Wall Street is questioning the value investing strategy espoused by legendary investors such as Warren Buffett after a decade of weak returns.

The value “strategy’s poor performance has coincided with a swell of assets into passive equity investment strategies as well as quantitative and ‘smart beta’ funds,” Goldman strategist Ben Snider wrote in a report Wednesday entitled “The death of value?”

“The disconnect has led investors to question the future viability of value investing, which has been embraced by the academic literature and espoused by investors including Benjamin Graham and Warren Buffett,” he added.

Snider noted the value investing long/short strategy based on Eugene Fama’s and Kenneth French’s work generated an average annual return of 5 percent from 1940 to 2007.

“The simple strategy – buying stocks with the lowest valuations and selling those with the highest – realized a theoretical gain in seven out of every 10 years and never spent three full years below its previous high water mark,” he wrote.

However, in recent years performance has faltered. The strategist said investors that used the same long/short value strategy generated a 15 percent cumulative loss in the past decade and negative returns in 6 out of the last 10 years.

Snider explained why the returns have suffered:

“Value has historically posted its strongest returns during periods of strong economic growth early in the economic cycle. The factor typically wanes late in the cycle as investors search for secular growth opportunities when economic growth slows. Concerns about the possibility of ‘secular stagnation’ in recent years have compounded the investor hunt for growth.”

Goldman Sachs’ chief U.S. equity strategist, David Kostin, also told CNBC on Tuesday why growth stocks outperform in sluggish economic environments.

“A modest growth environment means that growth is still relatively scarce. So the growth stocks … [where] tech is a prominent area, are likely to continue to do well and outperform,” Kostin said on CNBC’s “Squawk on the Street.”

But perhaps investors should heed history. The last time Wall Street questioned Buffett’s favorite strategy it preceded a strong multiyear run for value investing.

During the height of the dot-com bubble in 1999, when technology growth investing was crushing the market, Buffett defended value investing in a classic column for Fortune magazine.

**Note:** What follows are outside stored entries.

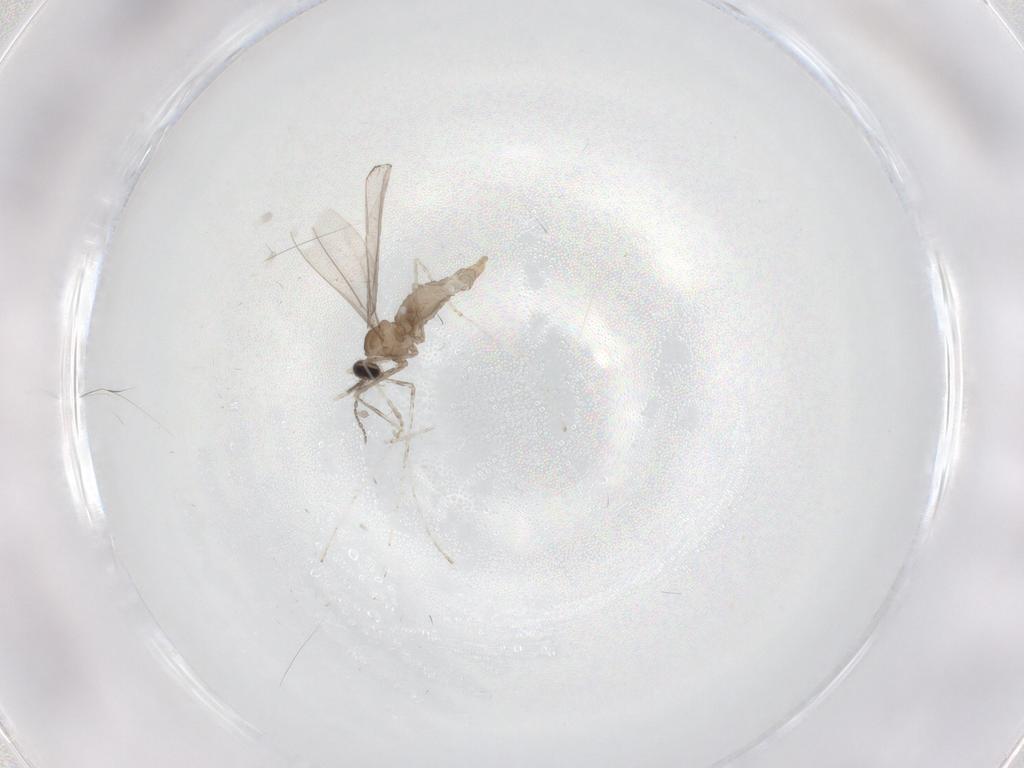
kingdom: Animalia
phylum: Arthropoda
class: Insecta
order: Diptera
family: Cecidomyiidae
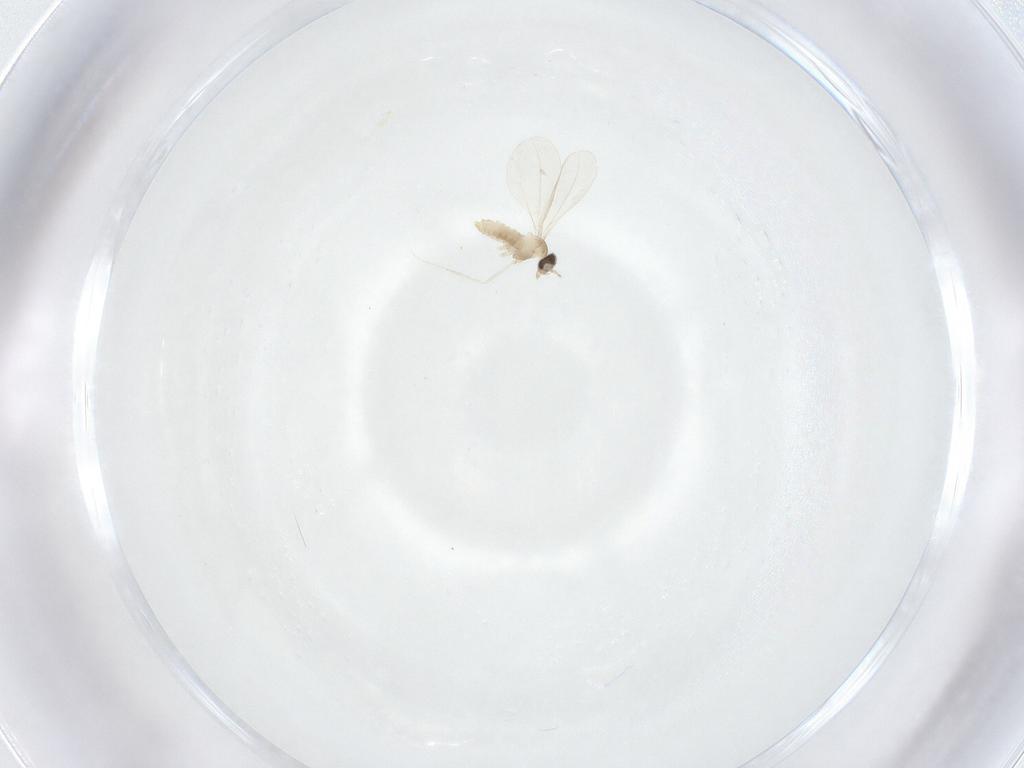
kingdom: Animalia
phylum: Arthropoda
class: Insecta
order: Diptera
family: Cecidomyiidae
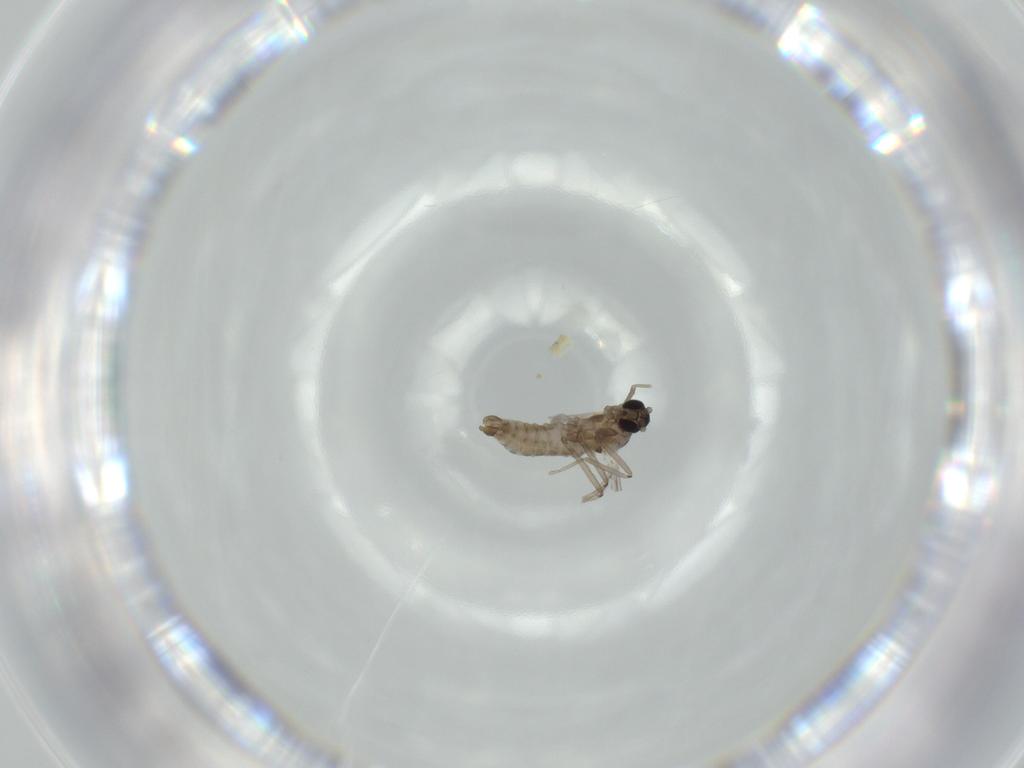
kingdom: Animalia
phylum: Arthropoda
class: Insecta
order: Diptera
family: Cecidomyiidae
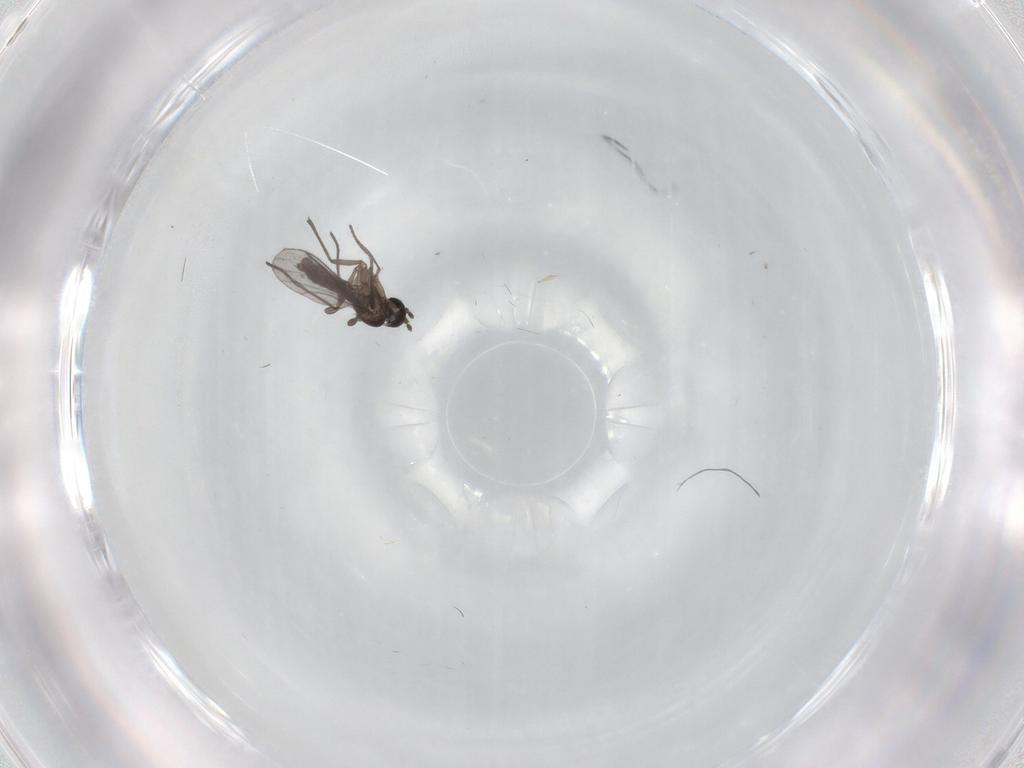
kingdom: Animalia
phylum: Arthropoda
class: Insecta
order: Diptera
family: Cecidomyiidae
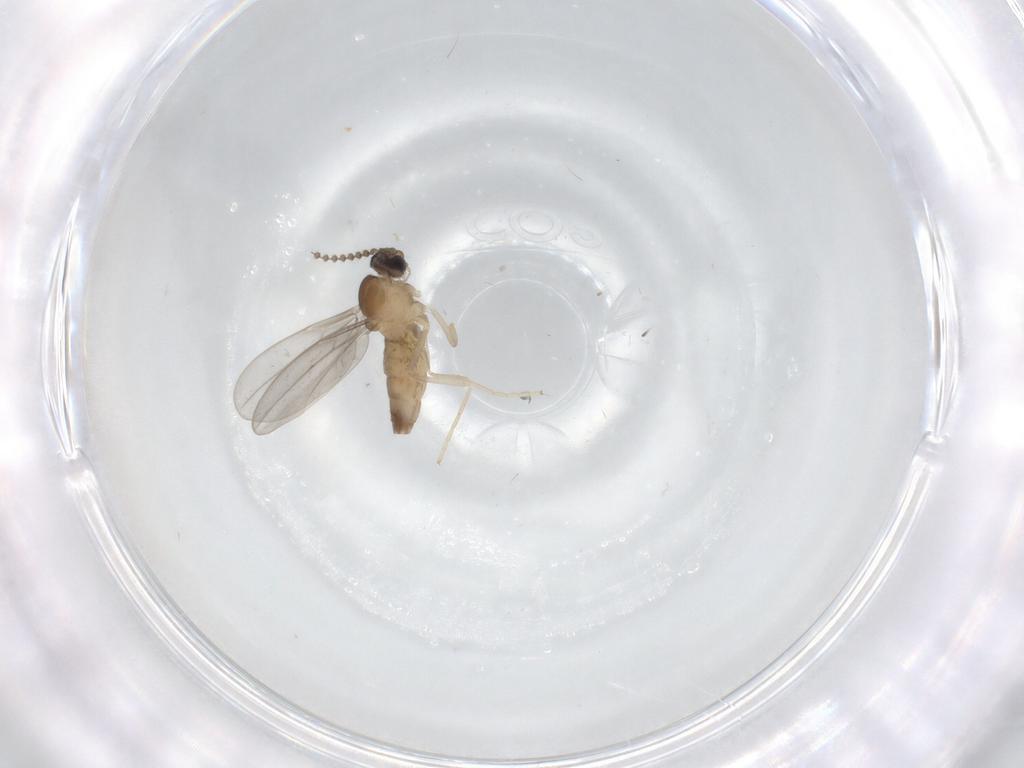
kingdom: Animalia
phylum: Arthropoda
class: Insecta
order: Diptera
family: Cecidomyiidae
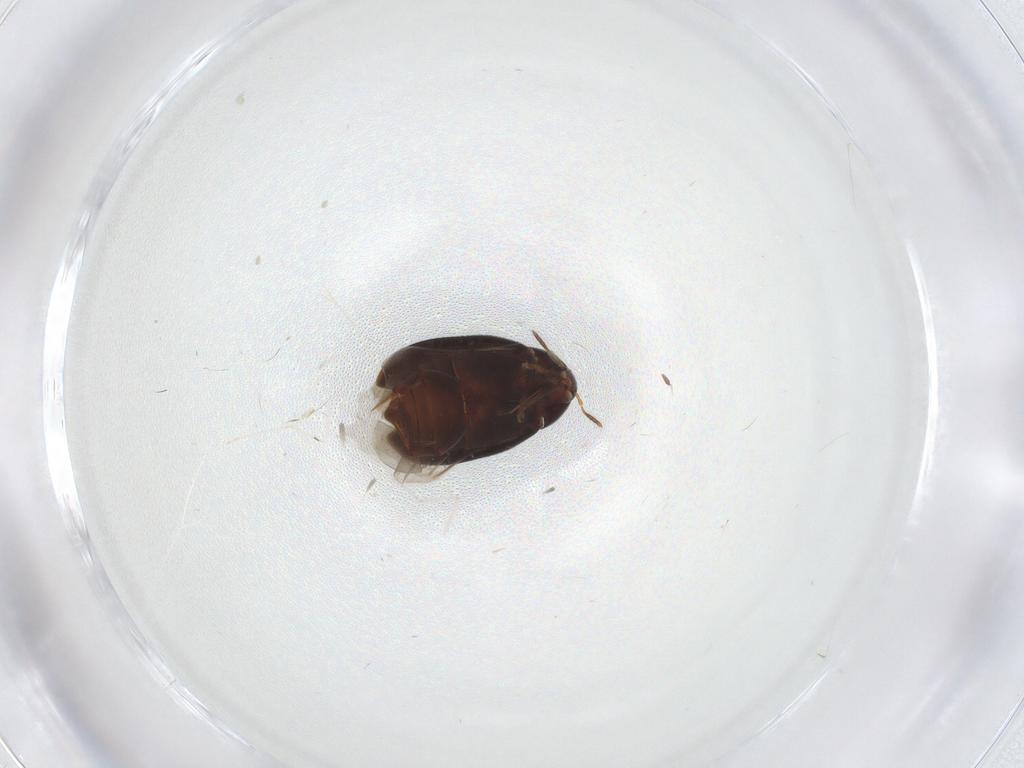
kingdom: Animalia
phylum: Arthropoda
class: Insecta
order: Coleoptera
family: Melandryidae
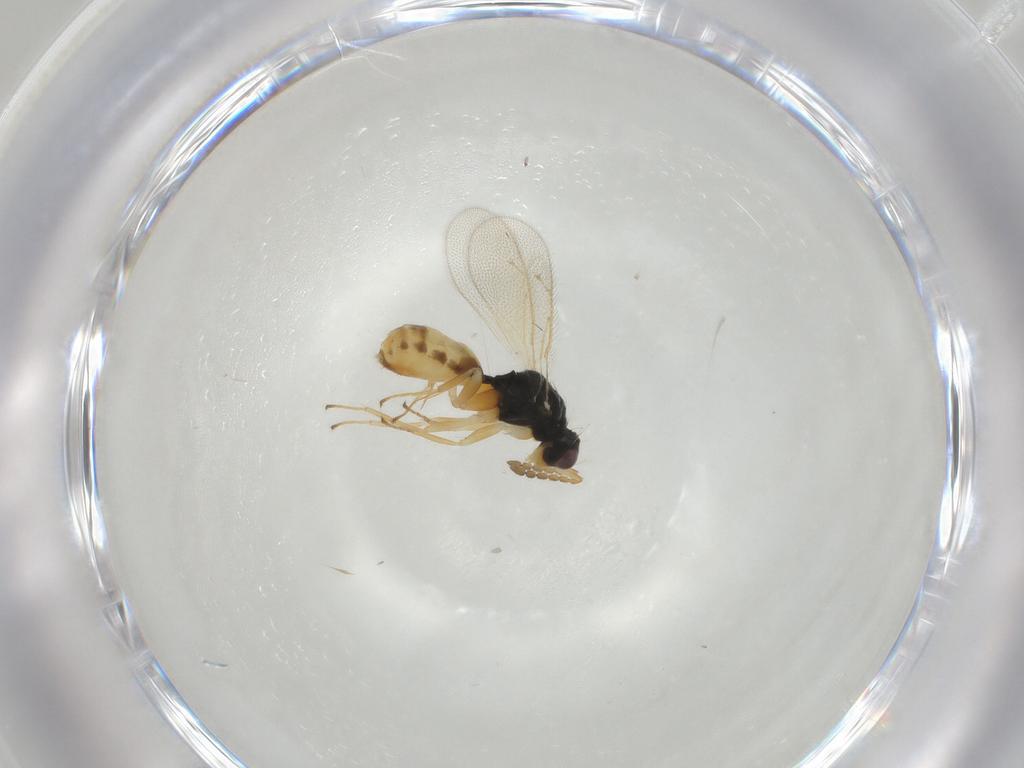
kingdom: Animalia
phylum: Arthropoda
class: Insecta
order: Hymenoptera
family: Eulophidae
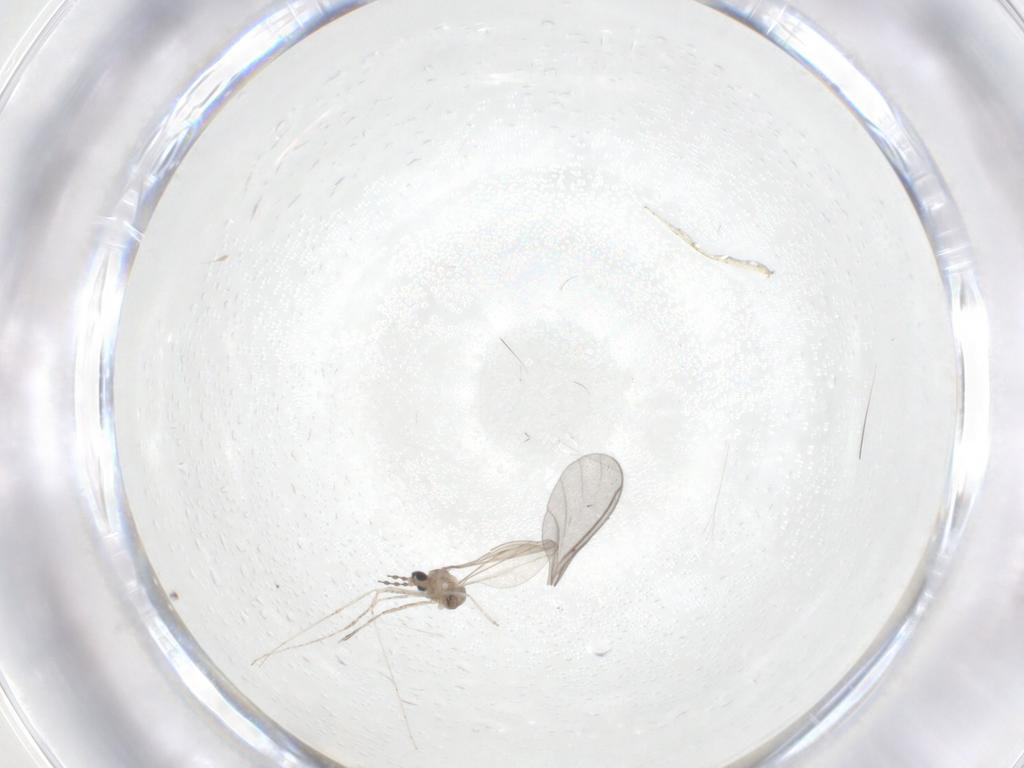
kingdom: Animalia
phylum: Arthropoda
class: Insecta
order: Diptera
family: Cecidomyiidae
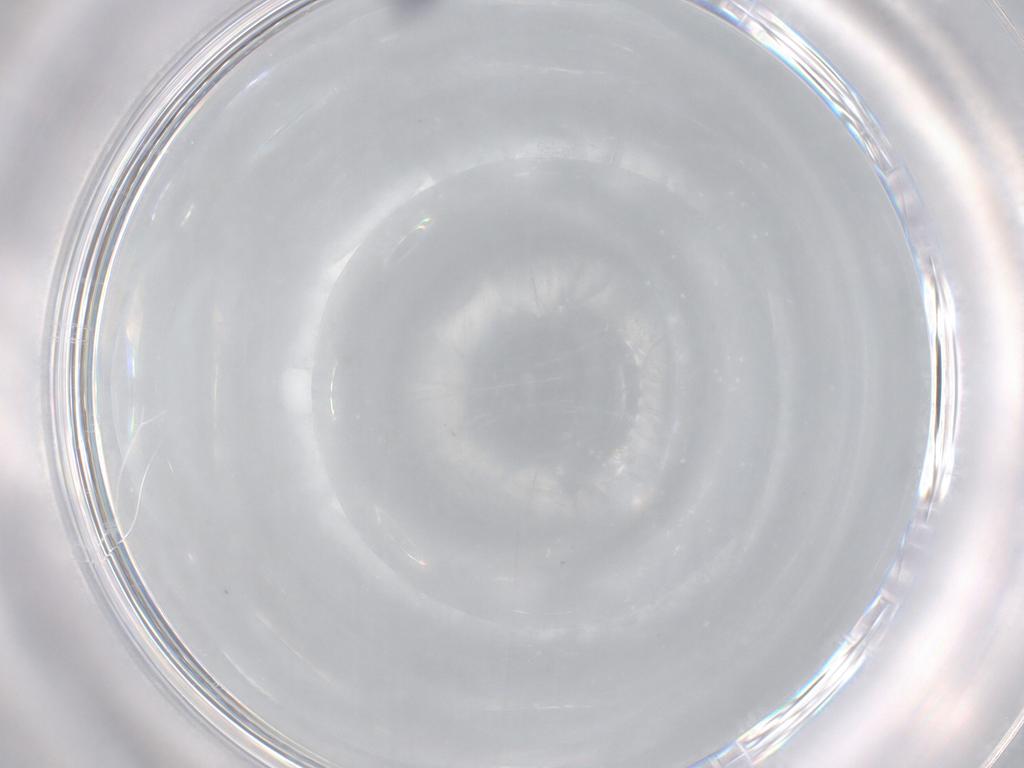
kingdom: Animalia
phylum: Arthropoda
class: Collembola
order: Entomobryomorpha
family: Entomobryidae
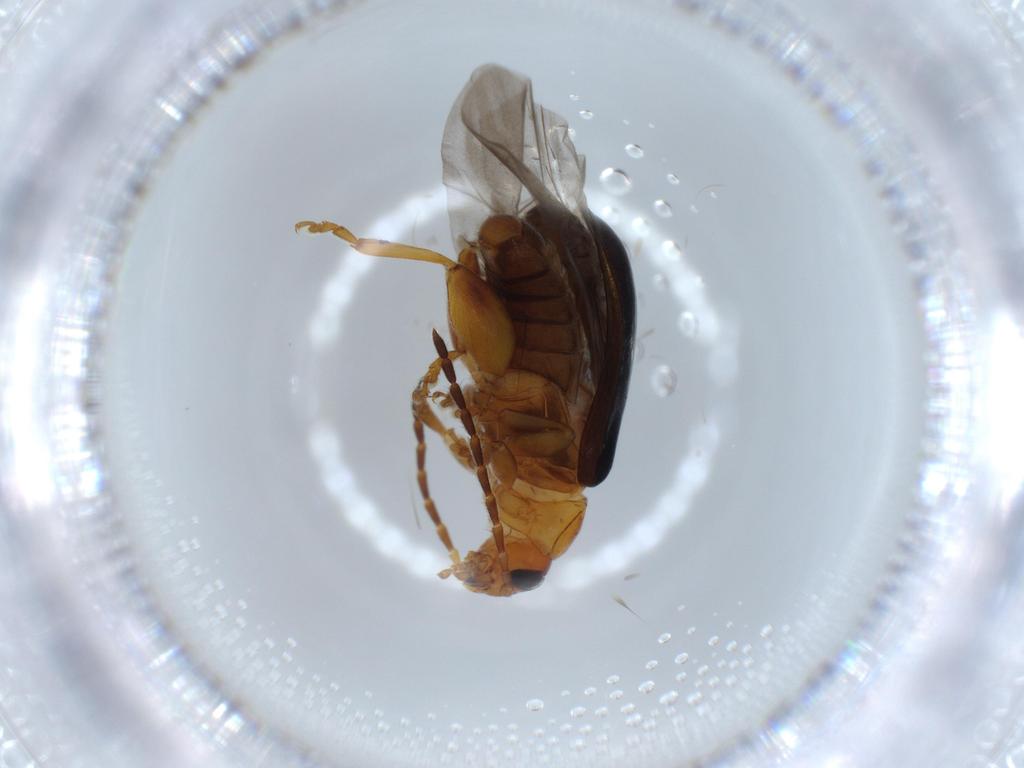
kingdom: Animalia
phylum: Arthropoda
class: Insecta
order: Coleoptera
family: Chrysomelidae
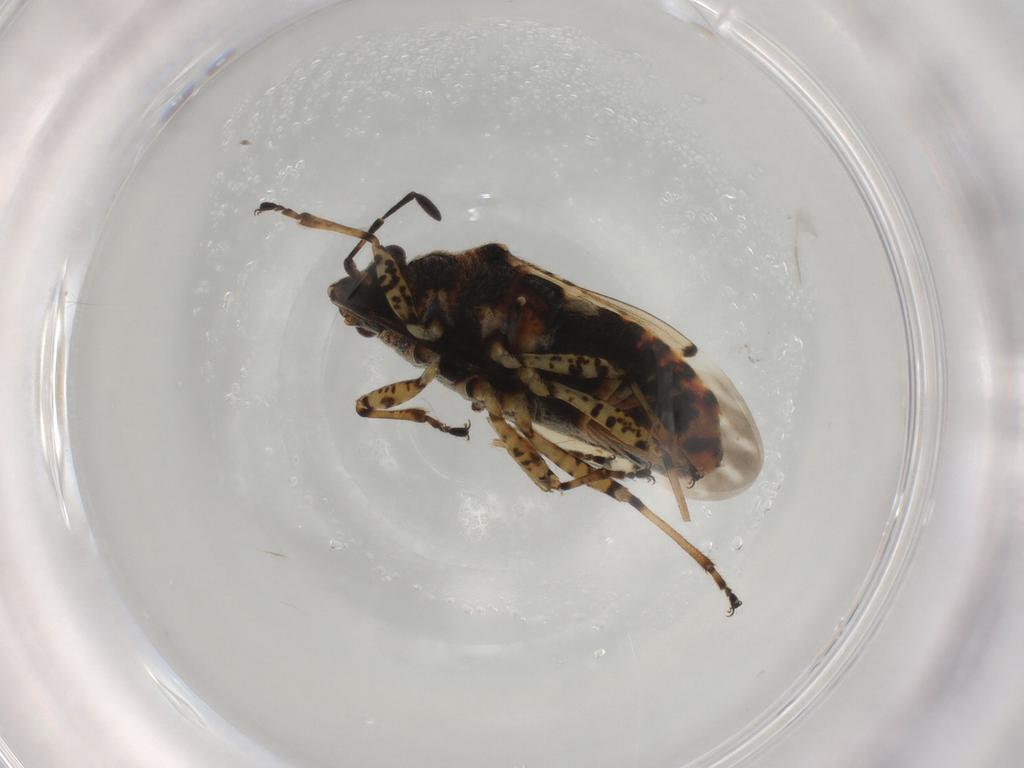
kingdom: Animalia
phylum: Arthropoda
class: Insecta
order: Hemiptera
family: Lygaeidae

“At Berkshire we focus almost exclusively on the valuations of individual companies, looking only to a very limited extent at the valuation of the overall market. Even then, valuing the market has nothing to do with where it’s going to go next week or next month or next year, a line of thought we never get into. The fact is that markets behave in ways, sometimes for a very long stretch, that are not linked to value. Sooner or later, though, value counts.” – Warren Buffett, Fortune Nov. 1999

And to be sure, Buffett’s value style differs from Goldman’s simplistic study. The Oracle of Omaha says he looks for good companies with strong management and competitive advantages at a good price. And he never explicitly stated you need to sell a stock once the valuation got “high.”

In the end, Goldman’s Snider is not giving up on value investing.

“We believe that value will remain a good long-term strategy, although future returns will likely be lower than the historical average. Behavioral finance suggests that some value premium will persist even as changes in the investment landscape reduce its expected returns going forward,” he wrote.